What Cheer (pronounced 'WOT-cheer') is a city in Keokuk County, Iowa, United States. It is a former coal town, and from the 1870s to the early 1900s was one of the major coal-producing centers of Iowa. Its greatest recorded population was 3,246, in the 1890 census. After the 1910s it began a slow decline. Its population was 646 in the 2010 census.

What Cheer was founded in 1865 as Petersburg, named after Peter Britton, its founder. This name was rejected by the Post Office, forcing a change of name. Joseph Andrews, a major and veteran of the American Civil War, suggested the name "What Cheer," and the town was officially renamed on December 1, 1879.

Sources differ as to why the name What Cheer was chosen. The phrase what cheer with you is an ancient English greeting dating back at least to the 15th century. One theory of the name is that a Scottish miner exclaimed What cheer! on discovering a coal seam near town.

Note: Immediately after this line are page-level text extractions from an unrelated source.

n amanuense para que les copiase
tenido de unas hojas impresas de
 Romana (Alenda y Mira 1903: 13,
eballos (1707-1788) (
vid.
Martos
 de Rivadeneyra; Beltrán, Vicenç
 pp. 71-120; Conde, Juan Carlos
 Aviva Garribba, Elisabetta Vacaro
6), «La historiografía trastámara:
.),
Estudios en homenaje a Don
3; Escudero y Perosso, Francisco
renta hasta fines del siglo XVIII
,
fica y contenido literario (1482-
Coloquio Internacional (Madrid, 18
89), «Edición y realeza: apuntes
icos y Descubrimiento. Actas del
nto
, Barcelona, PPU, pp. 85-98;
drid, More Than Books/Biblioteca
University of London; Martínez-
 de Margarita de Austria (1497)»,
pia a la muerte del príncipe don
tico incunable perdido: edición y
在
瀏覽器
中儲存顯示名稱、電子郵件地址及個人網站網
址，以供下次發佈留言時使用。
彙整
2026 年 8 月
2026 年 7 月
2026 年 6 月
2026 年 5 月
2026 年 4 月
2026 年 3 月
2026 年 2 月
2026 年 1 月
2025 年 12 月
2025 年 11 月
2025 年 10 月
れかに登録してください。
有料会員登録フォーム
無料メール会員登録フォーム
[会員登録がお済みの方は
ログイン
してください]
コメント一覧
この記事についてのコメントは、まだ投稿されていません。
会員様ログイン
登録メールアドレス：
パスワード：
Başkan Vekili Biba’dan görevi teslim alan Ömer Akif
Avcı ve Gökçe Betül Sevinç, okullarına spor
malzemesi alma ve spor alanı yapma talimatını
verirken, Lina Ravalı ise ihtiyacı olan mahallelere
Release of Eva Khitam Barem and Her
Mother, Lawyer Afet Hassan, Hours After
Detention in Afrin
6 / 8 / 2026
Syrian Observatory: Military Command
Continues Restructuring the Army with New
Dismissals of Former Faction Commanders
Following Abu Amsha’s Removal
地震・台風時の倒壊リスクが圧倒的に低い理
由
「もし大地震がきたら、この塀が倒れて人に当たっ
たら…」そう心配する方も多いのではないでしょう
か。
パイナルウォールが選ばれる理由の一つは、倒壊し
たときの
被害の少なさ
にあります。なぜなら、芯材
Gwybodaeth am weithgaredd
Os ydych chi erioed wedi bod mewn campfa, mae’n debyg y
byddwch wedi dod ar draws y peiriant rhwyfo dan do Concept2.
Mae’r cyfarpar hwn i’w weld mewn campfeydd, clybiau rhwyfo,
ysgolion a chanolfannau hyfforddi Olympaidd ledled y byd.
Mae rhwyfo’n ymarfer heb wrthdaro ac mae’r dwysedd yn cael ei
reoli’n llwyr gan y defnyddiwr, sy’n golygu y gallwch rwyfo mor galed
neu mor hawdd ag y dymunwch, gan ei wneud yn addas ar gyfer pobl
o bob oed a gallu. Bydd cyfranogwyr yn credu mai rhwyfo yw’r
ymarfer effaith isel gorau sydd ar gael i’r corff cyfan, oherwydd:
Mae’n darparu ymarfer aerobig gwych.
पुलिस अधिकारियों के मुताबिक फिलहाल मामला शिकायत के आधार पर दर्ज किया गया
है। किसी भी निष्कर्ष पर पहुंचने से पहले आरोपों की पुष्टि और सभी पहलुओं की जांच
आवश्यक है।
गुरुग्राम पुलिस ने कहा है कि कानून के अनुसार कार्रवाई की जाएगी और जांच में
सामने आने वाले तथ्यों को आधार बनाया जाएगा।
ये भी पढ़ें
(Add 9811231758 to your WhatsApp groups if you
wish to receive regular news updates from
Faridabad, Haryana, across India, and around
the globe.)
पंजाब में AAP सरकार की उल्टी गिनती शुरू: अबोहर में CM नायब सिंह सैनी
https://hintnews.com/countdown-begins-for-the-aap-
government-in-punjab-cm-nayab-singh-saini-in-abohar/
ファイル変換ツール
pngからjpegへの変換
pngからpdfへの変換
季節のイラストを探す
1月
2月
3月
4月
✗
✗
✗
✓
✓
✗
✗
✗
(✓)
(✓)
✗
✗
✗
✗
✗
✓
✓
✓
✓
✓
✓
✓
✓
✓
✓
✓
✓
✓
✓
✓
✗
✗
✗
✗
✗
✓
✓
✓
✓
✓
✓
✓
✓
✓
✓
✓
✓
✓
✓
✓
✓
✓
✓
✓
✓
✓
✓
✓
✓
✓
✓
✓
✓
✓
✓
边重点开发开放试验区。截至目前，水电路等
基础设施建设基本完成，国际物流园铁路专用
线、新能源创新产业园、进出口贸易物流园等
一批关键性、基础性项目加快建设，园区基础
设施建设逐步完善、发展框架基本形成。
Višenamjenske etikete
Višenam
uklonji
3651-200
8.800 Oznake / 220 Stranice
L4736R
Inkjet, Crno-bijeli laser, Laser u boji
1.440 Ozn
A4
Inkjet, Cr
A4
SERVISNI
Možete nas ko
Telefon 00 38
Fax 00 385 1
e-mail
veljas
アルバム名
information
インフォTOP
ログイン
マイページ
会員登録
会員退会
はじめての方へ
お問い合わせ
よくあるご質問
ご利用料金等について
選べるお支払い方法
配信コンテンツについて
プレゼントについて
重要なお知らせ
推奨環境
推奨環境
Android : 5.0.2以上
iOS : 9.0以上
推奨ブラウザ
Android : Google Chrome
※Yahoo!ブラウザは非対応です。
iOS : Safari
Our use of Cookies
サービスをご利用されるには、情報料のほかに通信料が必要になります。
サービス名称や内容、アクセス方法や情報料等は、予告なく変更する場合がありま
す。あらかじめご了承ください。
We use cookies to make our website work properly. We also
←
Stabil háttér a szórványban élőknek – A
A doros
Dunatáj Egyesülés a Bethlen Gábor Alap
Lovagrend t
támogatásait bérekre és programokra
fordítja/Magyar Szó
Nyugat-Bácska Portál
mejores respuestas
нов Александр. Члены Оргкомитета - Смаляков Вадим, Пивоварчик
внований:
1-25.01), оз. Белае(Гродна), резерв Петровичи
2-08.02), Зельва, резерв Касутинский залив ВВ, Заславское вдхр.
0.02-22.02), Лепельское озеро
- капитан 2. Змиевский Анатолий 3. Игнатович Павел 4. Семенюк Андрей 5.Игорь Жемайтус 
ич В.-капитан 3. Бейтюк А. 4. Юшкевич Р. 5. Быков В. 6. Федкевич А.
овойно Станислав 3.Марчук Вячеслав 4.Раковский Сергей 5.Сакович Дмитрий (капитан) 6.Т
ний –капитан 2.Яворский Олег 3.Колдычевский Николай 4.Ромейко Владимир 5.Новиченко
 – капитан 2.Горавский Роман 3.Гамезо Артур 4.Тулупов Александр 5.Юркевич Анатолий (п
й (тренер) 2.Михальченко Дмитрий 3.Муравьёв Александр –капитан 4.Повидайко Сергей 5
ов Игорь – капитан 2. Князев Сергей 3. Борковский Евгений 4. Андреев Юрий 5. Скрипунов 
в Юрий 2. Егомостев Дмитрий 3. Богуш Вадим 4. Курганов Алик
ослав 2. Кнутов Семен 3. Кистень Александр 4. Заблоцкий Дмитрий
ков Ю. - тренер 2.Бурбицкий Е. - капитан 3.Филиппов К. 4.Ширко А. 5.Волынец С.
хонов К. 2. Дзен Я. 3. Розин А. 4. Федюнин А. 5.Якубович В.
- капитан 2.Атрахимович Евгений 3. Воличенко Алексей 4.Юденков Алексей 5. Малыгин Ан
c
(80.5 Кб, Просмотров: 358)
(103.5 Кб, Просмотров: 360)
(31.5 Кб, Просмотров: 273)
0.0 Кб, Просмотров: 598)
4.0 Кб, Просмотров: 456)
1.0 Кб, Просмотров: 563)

A more elaborate theory suggests that Joseph Andrews chose the name because of one of the founding myths of his native town of Providence, Rhode Island. According to the story, when Roger Williams arrived at the site that would become Providence in 1636, he was greeted by Narragansett Native Americans with "What Cheer, Netop". Netop was the Narragansett word for friend, and the Narragansetts had picked up the what cheer greeting from English settlers. It is possible that the connection between What Cheer, Iowa and What Cheer, the shibboleth of Rhode Island, was merely coincidental - the entries for these subjects are adjacent but not connected in the 1908 edition of the Encyclopedia Americana.